While nontraditional families across America continue the battle for equality regarding laws relating to same-sex marriage and divorce, the wheels of change are slowly turning. Since part of the Defense of Marriage Act was declared unconstitutional by the United States Supreme Court on June 26, 2013, same-sex spouses have been granted a host of benefits relating to marriage and divorce, even for couples who reside in states where same-sex marriages are not recognized. However, same-sex couples who got married in Massachusetts may want to be aware of exclusions where state laws rule.
The Social Security Act and the Department of Veterans Affairs remain under state laws. Couples who were legally married in a state such as Massachusetts, where such unions are recognized, and who later relocated to a state where it is not, will not be eligible for Social Security benefits. The laws of the state of residence will be valid in any marriage-related claims for Social Security benefits.
Same-sex spouses in the 19 states where non-traditional marriages, domestic partnerships and civil unions are allowed, will be granted SSA benefits, along with the four states that allow non-marital legal relationships. However, if the proposed Social Security and Marriage Equality Act is passed by Congress, there will be drastic changes. In the meantime, authorities are advised to avoid using gender-related terms when dealing with same-sex spouses.

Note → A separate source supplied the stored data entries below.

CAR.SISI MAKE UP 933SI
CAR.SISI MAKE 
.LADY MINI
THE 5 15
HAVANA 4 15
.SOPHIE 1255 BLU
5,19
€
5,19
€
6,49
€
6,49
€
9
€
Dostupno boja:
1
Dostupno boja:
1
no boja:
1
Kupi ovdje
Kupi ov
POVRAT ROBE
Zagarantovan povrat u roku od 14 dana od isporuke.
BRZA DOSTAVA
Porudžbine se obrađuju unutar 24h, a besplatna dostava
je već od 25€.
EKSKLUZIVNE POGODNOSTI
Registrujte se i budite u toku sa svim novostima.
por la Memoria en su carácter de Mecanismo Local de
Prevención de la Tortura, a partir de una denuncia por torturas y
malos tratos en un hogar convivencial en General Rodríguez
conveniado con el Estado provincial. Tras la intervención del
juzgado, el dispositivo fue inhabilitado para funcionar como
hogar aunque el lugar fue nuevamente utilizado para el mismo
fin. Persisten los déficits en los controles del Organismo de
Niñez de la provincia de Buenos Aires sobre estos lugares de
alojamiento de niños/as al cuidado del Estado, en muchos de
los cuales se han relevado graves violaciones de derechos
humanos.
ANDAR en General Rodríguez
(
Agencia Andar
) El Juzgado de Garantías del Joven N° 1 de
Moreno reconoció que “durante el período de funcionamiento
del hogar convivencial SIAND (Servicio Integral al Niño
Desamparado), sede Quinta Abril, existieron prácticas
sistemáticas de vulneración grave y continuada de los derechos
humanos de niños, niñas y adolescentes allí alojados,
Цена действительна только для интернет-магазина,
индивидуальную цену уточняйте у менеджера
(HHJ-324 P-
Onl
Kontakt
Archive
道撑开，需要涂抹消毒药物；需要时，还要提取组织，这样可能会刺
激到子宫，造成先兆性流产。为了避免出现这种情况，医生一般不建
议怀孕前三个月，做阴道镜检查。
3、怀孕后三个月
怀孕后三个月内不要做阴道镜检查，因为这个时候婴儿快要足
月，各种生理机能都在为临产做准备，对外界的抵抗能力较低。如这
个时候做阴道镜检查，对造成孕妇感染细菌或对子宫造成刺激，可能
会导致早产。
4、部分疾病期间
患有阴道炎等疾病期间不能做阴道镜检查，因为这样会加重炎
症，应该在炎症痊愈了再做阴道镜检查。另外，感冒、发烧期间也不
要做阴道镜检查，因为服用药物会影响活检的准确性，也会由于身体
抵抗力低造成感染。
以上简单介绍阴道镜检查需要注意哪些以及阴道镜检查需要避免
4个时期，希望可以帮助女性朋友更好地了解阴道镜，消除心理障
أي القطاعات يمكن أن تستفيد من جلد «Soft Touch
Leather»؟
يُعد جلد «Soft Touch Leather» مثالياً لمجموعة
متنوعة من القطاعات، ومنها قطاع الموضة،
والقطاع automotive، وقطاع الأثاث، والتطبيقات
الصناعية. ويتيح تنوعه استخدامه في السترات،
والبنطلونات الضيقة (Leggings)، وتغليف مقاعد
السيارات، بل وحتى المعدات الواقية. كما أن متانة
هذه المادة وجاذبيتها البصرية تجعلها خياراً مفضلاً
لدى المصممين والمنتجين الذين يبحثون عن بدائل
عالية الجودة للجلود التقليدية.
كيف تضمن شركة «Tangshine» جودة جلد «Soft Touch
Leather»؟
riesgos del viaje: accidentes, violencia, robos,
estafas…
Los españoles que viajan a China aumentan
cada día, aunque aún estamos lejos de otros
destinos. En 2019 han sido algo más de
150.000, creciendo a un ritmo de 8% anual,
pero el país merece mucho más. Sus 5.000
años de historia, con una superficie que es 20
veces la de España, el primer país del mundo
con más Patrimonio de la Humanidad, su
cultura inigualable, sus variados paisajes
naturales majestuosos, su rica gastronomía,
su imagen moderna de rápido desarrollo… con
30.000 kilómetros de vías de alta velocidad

While awaiting the approval of the Act, same-sex spouses and parties of civil unions or domestic partnerships may apply for SSA benefits. Couples who are considering same-sex divorce or marriage, and feel intimidated by the laws relating to nontraditional family law and Social Security, may want to obtain the advice of professionals to guide them through the required procedures. While their remains many stumbling blocks on the road to equality, the Supreme Court has affirmed that all loving and committed couples that marry deserve equal legal respect and treatment.